Separation anxiety is a sign of a close attachment bond between baby and his/her parents.  Because of the strong bond, children fear losing the people he/she is dependent upon for love and care.  This is normally seen around 9 to 16 months old, among other times.

As your baby has a new-found ability to wander farther from his/her caregiver, new independence and the realization that the world is a bigger and scarier place causes your child to have separation anxiety.

Your child may become clingy and even cry when you leave the room.  The degree will differ from child to child. 

If we help our kids through this appropriate developmental stage with compassion and patience, we can help them become emotionally resilient and learn to better tolerate the separation while also teaching them a self-reliance that will lay a strong foundation for the future.

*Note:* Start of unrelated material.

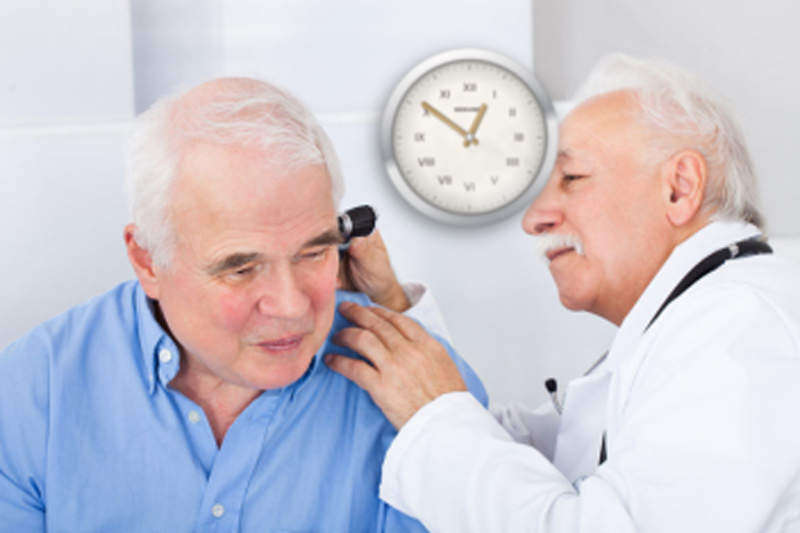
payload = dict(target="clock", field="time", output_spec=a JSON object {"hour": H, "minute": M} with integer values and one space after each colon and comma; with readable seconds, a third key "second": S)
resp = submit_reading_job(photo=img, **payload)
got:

Be careful not to let your own anxieties fuel your child's separation difficulties.  If he senses your apprehension about leaving, he will:  1) think there is something to fear; and 2) think he can keep you from leaving.  Children cannot handle that kind of power on their small shoulders.

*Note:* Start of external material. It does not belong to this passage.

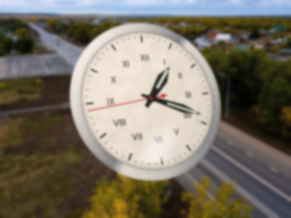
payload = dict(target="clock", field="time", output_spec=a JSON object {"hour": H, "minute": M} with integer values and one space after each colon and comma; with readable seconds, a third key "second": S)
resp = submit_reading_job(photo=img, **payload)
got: {"hour": 1, "minute": 18, "second": 44}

Healthy separations teach trust, faith, patience, courage, and self-confidence.

Tips for Coping with Separation Anxiety:

  1. Create traditions and rituals around leaving. Let your child choose how he will say goodbye.  For example, he/she may push you out the door, give a big hug or kiss, sing a song with you, read a book, (i.e., The Kissing Hand, Sing "My Mommy Comes Back")

  2. Make sure your child is familiar with the caregivers who will be with him while you are gone.  If not, take the time to help him become familiar and allow time for warming up to a new place.

  3. Do emotion coaching.  "It's sad when Mommy leaves." A little empathy goes a long way.  Tell him you look forward to when you come back and you can bake cookies together.

  4. Give lots of positive reinforcement about each step of courage.

  5. Try not to be late!  This teaches children that they can trust your word.  A short amount of time seems longer to kids.

  6. Be organized and allow enough time that your goodbye is not rushed.  Have a nice time together before you leave for an extended period of time.

  7. Help your child adapt into the situation.  (school or sitter, etc...)  Get them into an activity.  This will help him say goodbye to you.

  8. Use transitional objects to help them to "feel the connection" with you even when you are gone.

  9. Anticipate the good things that will happen while you are gone.

  10. Make sure his caregiver is there to help your child become engaged before you leave.